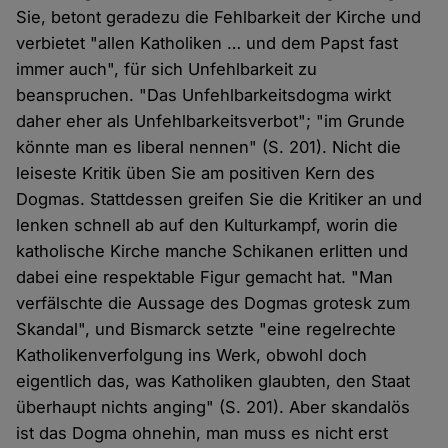
Sie, betont geradezu die Fehlbarkeit der Kirche und
verbietet "allen Katholiken … und dem Papst fast
immer auch", für sich Unfehlbarkeit zu
beanspruchen. "Das Unfehlbarkeitsdogma wirkt
daher eher als Unfehlbarkeitsverbot"; "im Grunde
könnte man es liberal nennen" (S. 201). Nicht die
leiseste Kritik üben Sie am positiven Kern des
Dogmas. Stattdessen greifen Sie die Kritiker an und
lenken schnell ab auf den Kulturkampf, worin die
katholische Kirche manche Schikanen erlitten und
dabei eine respektable Figur gemacht hat. "Man
verfälschte die Aussage des Dogmas grotesk zum
Skandal", und Bismarck setzte "eine regelrechte
Katholikenverfolgung ins Werk, obwohl doch
eigentlich das, was Katholiken glaubten, den Staat
überhaupt nichts anging" (S. 201). Aber skandalös
ist das Dogma ohnehin, man muss es nicht erst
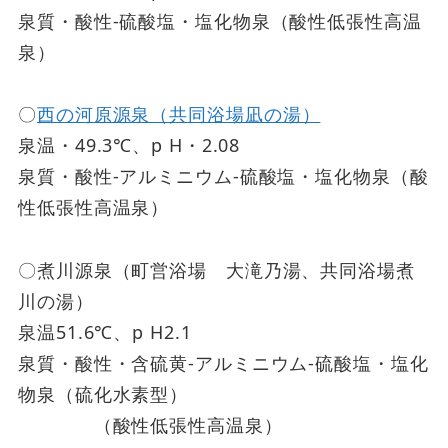
泉質・酸性-硫酸塩・塩化物泉（酸性低張性高温
泉）
〇
西の河原源泉（共同浴場凪の湯）
泉温・49.3℃、p H・2.08
泉質・酸性-アルミニウム-硫酸塩・塩化物泉（酸
性低張性高温泉）
〇煮川源泉（町営浴場 大滝乃湯、共同浴場煮
川の湯）
泉温51.6℃、p H2.1
泉質・酸性・含硫黄-アルミニウム-硫酸塩・塩化
物泉（硫化水素型）
（酸性低張性高温泉）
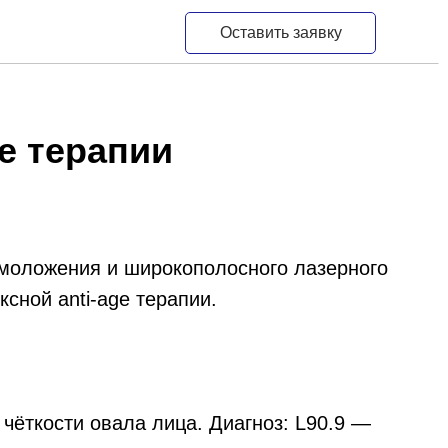
Оставить заявку
Оставить заявку
ge терапии
моложения и широкополосного лазерного
сной anti-age терапии.
чёткости овала лица. Диагноз: L90.9 —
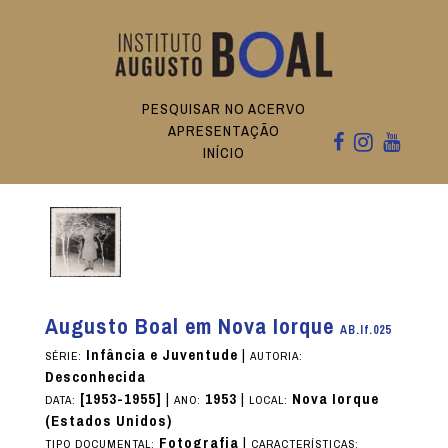
PESQUISAR NO ACERVO
APRESENTAÇÃO
INÍCIO
Augusto Boal em Nova Iorque
AB.If.025
Infância e Juventude
|
SÉRIE:
AUTORIA:
Desconhecida
[1953-1955]
|
1953
|
Nova Iorque
DATA:
ANO:
LOCAL:
(Estados Unidos)
Fotografia
|
TIPO DOCUMENTAL:
CARACTERÍSTICAS:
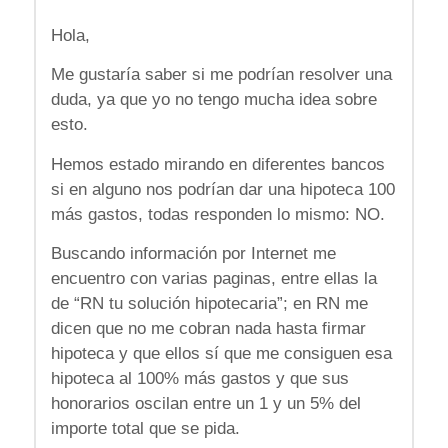
Hola,
Me gustaría saber si me podrían resolver una
duda, ya que yo no tengo mucha idea sobre
esto.
Hemos estado mirando en diferentes bancos
si en alguno nos podrían dar una hipoteca 100
más gastos, todas responden lo mismo: NO.
Buscando información por Internet me
encuentro con varias paginas, entre ellas la
de “RN tu solución hipotecaria”; en RN me
dicen que no me cobran nada hasta firmar
hipoteca y que ellos sí que me consiguen esa
hipoteca al 100% más gastos y que sus
honorarios oscilan entre un 1 y un 5% del
importe total que se pida.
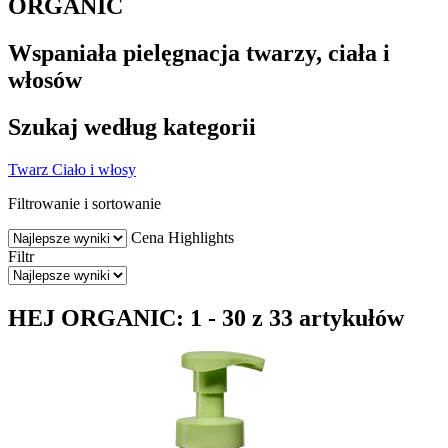
ORGANIC
Wspaniała pielęgnacja twarzy, ciała i
włosów
Szukaj według kategorii
Twarz
Ciało i włosy
Filtrowanie i sortowanie
Cena
Highlights
Filtr
HEJ ORGANIC: 1 - 30 z 33 artykułów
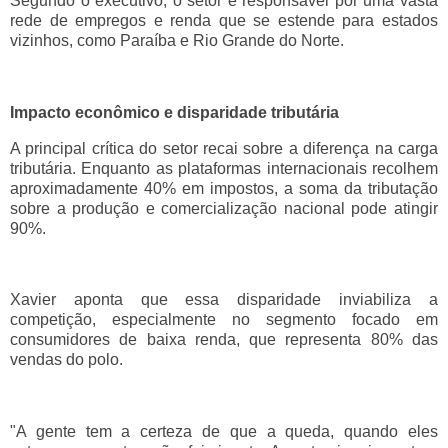
Segundo o executivo, o setor é responsável por uma vasta
rede de empregos e renda que se estende para estados
vizinhos, como Paraíba e Rio Grande do Norte.
Impacto econômico e disparidade tributária
A principal crítica do setor recai sobre a diferença na carga
tributária. Enquanto as plataformas internacionais recolhem
aproximadamente 40% em impostos, a soma da tributação
sobre a produção e comercialização nacional pode atingir
90%.
Xavier aponta que essa disparidade inviabiliza a
competição, especialmente no segmento focado em
consumidores de baixa renda, que representa 80% das
vendas do polo.
"A gente tem a certeza de que a queda, quando eles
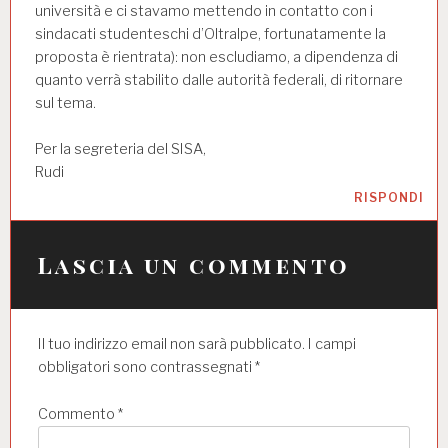
università e ci stavamo mettendo in contatto con i
sindacati studenteschi d’Oltralpe, fortunatamente la
proposta è rientrata): non escludiamo, a dipendenza di
quanto verrà stabilito dalle autorità federali, di ritornare
sul tema.
Per la segreteria del SISA,
Rudi
RISPONDI
Lascia un commento
Il tuo indirizzo email non sarà pubblicato.
I campi
obbligatori sono contrassegnati
*
Commento
*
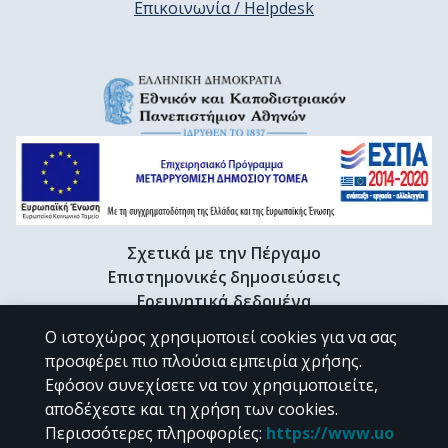
Επικοινωνία / Helpdesk
Σχετικά με την Πέργαμο
Επιστημονικές δημοσιεύσεις
Ερευνητικά δεδομένα
Διδακτορικές διατριβές & Γκρίζα βιβλιογραφία
Ο ιστοχώρος χρησιμοποιεί cookies για να σας
Προφίλ Ερευνητή
προσφέρει πιο πλούσια εμπειρία χρήσης.
Εφόσον συνεχίσετε να τον χρησιμοποιείτε,
αποδέχεστε και τη χρήση των cookies.
CC BY-NC 4.0
Περισσότερες πληροφορίες
:
https://www.uo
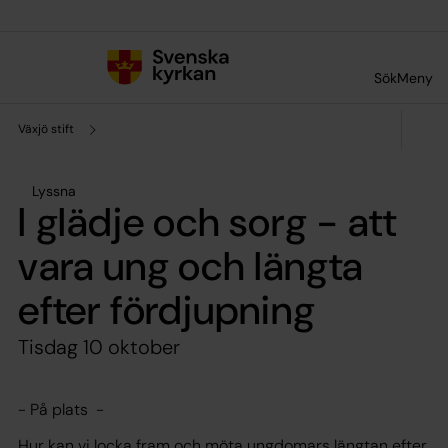
Till innehållet
Till undermeny
Sök
Meny
Växjö stift
Lyssna
I glädje och sorg - att
vara ung och längta
efter fördjupning
Tisdag 10 oktober
- På plats -
Hur kan vi locka fram och möta ungdomars längtan efter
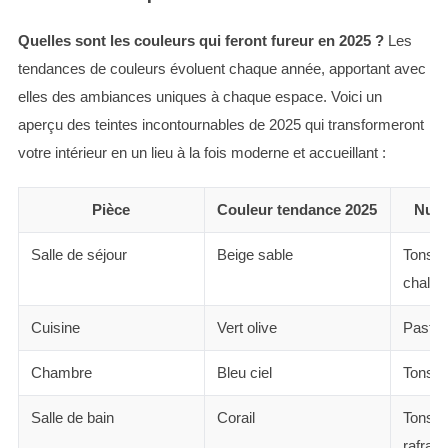
Quelles sont les couleurs qui feront fureur en 2025 ?
Les
tendances de couleurs évoluent chaque année, apportant avec
elles des ambiances uniques à chaque espace. Voici un
aperçu des teintes incontournables de 2025 qui transformeront
votre intérieur en un lieu à la fois moderne et accueillant :
Pièce
Couleur tendance 2025
Nuan
Salle de séjour
Beige sable
Tons n
chaleu
Cuisine
Vert olive
Pastel
Chambre
Bleu ciel
Tons a
Salle de bain
Corail
Tons vi
rafraî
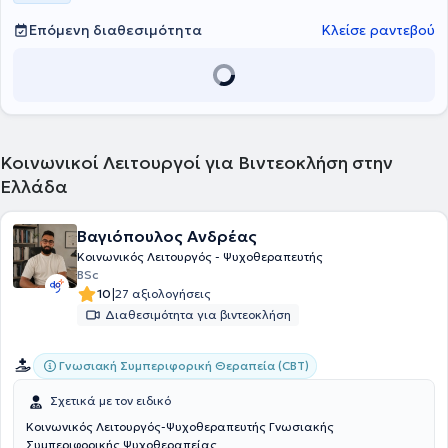
Επόμενη διαθεσιμότητα
Κλείσε ραντεβού
Κοινωνικοί Λειτουργοί για Βιντεοκλήση στην
Ελλάδα
Βαγιόπουλος Ανδρέας
Κοινωνικός Λειτουργός - Ψυχοθεραπευτής
BSc
|
10
27 αξιολογήσεις
Διαθεσιμότητα για βιντεοκλήση
Γνωσιακή Συμπεριφορική Θεραπεία (CBT)
Σχετικά με τον ειδικό
Κοινωνικός Λειτουργός-Ψυχοθεραπευτής Γνωσιακής
Συμπεριφορικής Ψυχοθεραπείας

### Written task
Copy out every line of text in the records above, word for word and in order, and leave the pictures out of your answer.

### Written response
Sie, betont geradezu die Fehlbarkeit der Kirche und
verbietet "allen Katholiken … und dem Papst fast
immer auch", für sich Unfehlbarkeit zu
beanspruchen. "Das Unfehlbarkeitsdogma wirkt
daher eher als Unfehlbarkeitsverbot"; "im Grunde
könnte man es liberal nennen" (S. 201). Nicht die
leiseste Kritik üben Sie am positiven Kern des
Dogmas. Stattdessen greifen Sie die Kritiker an und
lenken schnell ab auf den Kulturkampf, worin die
katholische Kirche manche Schikanen erlitten und
dabei eine respektable Figur gemacht hat. "Man
verfälschte die Aussage des Dogmas grotesk zum
Skandal", und Bismarck setzte "eine regelrechte
Katholikenverfolgung ins Werk, obwohl doch
eigentlich das, was Katholiken glaubten, den Staat
überhaupt nichts anging" (S. 201). Aber skandalös
ist das Dogma ohnehin, man muss es nicht erst
泉質・酸性-硫酸塩・塩化物泉（酸性低張性高温
泉）
〇
西の河原源泉（共同浴場凪の湯）
泉温・49.3℃、p H・2.08
泉質・酸性-アルミニウム-硫酸塩・塩化物泉（酸
性低張性高温泉）
〇煮川源泉（町営浴場 大滝乃湯、共同浴場煮
川の湯）
泉温51.6℃、p H2.1
泉質・酸性・含硫黄-アルミニウム-硫酸塩・塩化
物泉（硫化水素型）
（酸性低張性高温泉）
Оставить заявку
Оставить заявку
ge терапии
моложения и широкополосного лазерного
сной anti-age терапии.
чёткости овала лица. Диагноз: L90.9 —
PESQUISAR NO ACERVO
APRESENTAÇÃO
INÍCIO
Augusto Boal em Nova Iorque
AB.If.025
Infância e Juventude
|
SÉRIE:
AUTORIA:
Desconhecida
[1953-1955]
|
1953
|
Nova Iorque
DATA:
ANO:
LOCAL:
(Estados Unidos)
Fotografia
|
TIPO DOCUMENTAL:
CARACTERÍSTICAS:
Hola,
Me gustaría saber si me podrían resolver una
duda, ya que yo no tengo mucha idea sobre
esto.
Hemos estado mirando en diferentes bancos
si en alguno nos podrían dar una hipoteca 100
más gastos, todas responden lo mismo: NO.
Buscando información por Internet me
encuentro con varias paginas, entre ellas la
de “RN tu solución hipotecaria”; en RN me
dicen que no me cobran nada hasta firmar
hipoteca y que ellos sí que me consiguen esa
hipoteca al 100% más gastos y que sus
honorarios oscilan entre un 1 y un 5% del
importe total que se pida.
ORGANIC
Wspaniała pielęgnacja twarzy, ciała i
włosów
Szukaj według kategorii
Twarz
Ciało i włosy
Filtrowanie i sortowanie
Cena
Highlights
Filtr
HEJ ORGANIC: 1 - 30 z 33 artykułów
Segundo o executivo, o setor é responsável por uma vasta
rede de empregos e renda que se estende para estados
vizinhos, como Paraíba e Rio Grande do Norte.
Impacto econômico e disparidade tributária
A principal crítica do setor recai sobre a diferença na carga
tributária. Enquanto as plataformas internacionais recolhem
aproximadamente 40% em impostos, a soma da tributação
sobre a produção e comercialização nacional pode atingir
90%.
Xavier aponta que essa disparidade inviabiliza a
competição, especialmente no segmento focado em
consumidores de baixa renda, que representa 80% das
vendas do polo.
"A gente tem a certeza de que a queda, quando eles
università e ci stavamo mettendo in contatto con i
sindacati studenteschi d’Oltralpe, fortunatamente la
proposta è rientrata): non escludiamo, a dipendenza di
quanto verrà stabilito dalle autorità federali, di ritornare
sul tema.
Per la segreteria del SISA,
Rudi
RISPONDI
Lascia un commento
Il tuo indirizzo email non sarà pubblicato.
I campi
obbligatori sono contrassegnati
*
Commento
*
Επικοινωνία / Helpdesk
Σχετικά με την Πέργαμο
Επιστημονικές δημοσιεύσεις
Ερευνητικά δεδομένα
Διδακτορικές διατριβές & Γκρίζα βιβλιογραφία
Ο ιστοχώρος χρησιμοποιεί cookies για να σας
Προφίλ Ερευνητή
προσφέρει πιο πλούσια εμπειρία χρήσης.
Εφόσον συνεχίσετε να τον χρησιμοποιείτε,
αποδέχεστε και τη χρήση των cookies.
CC BY-NC 4.0
Περισσότερες πληροφορίες
:
https://www.uo
Till innehållet
Till undermeny
Sök
Meny
Växjö stift
Lyssna
I glädje och sorg - att
vara ung och längta
efter fördjupning
Tisdag 10 oktober
- På plats -
Hur kan vi locka fram och möta ungdomars längtan efter
Quelles sont les couleurs qui feront fureur en 2025 ?
Les
tendances de couleurs évoluent chaque année, apportant avec
elles des ambiances uniques à chaque espace. Voici un
aperçu des teintes incontournables de 2025 qui transformeront
votre intérieur en un lieu à la fois moderne et accueillant :
Pièce
Couleur tendance 2025
Nuan
Salle de séjour
Beige sable
Tons n
chaleu
Cuisine
Vert olive
Pastel
Chambre
Bleu ciel
Tons a
Salle de bain
Corail
Tons vi
rafraî
Επόμενη διαθεσιμότητα
Κλείσε ραντεβού
Κοινωνικοί Λειτουργοί για Βιντεοκλήση στην
Ελλάδα
Βαγιόπουλος Ανδρέας
Κοινωνικός Λειτουργός - Ψυχοθεραπευτής
BSc
|
10
27 αξιολογήσεις
Διαθεσιμότητα για βιντεοκλήση
Γνωσιακή Συμπεριφορική Θεραπεία (CBT)
Σχετικά με τον ειδικό
Κοινωνικός Λειτουργός-Ψυχοθεραπευτής Γνωσιακής
Συμπεριφορικής Ψυχοθεραπείας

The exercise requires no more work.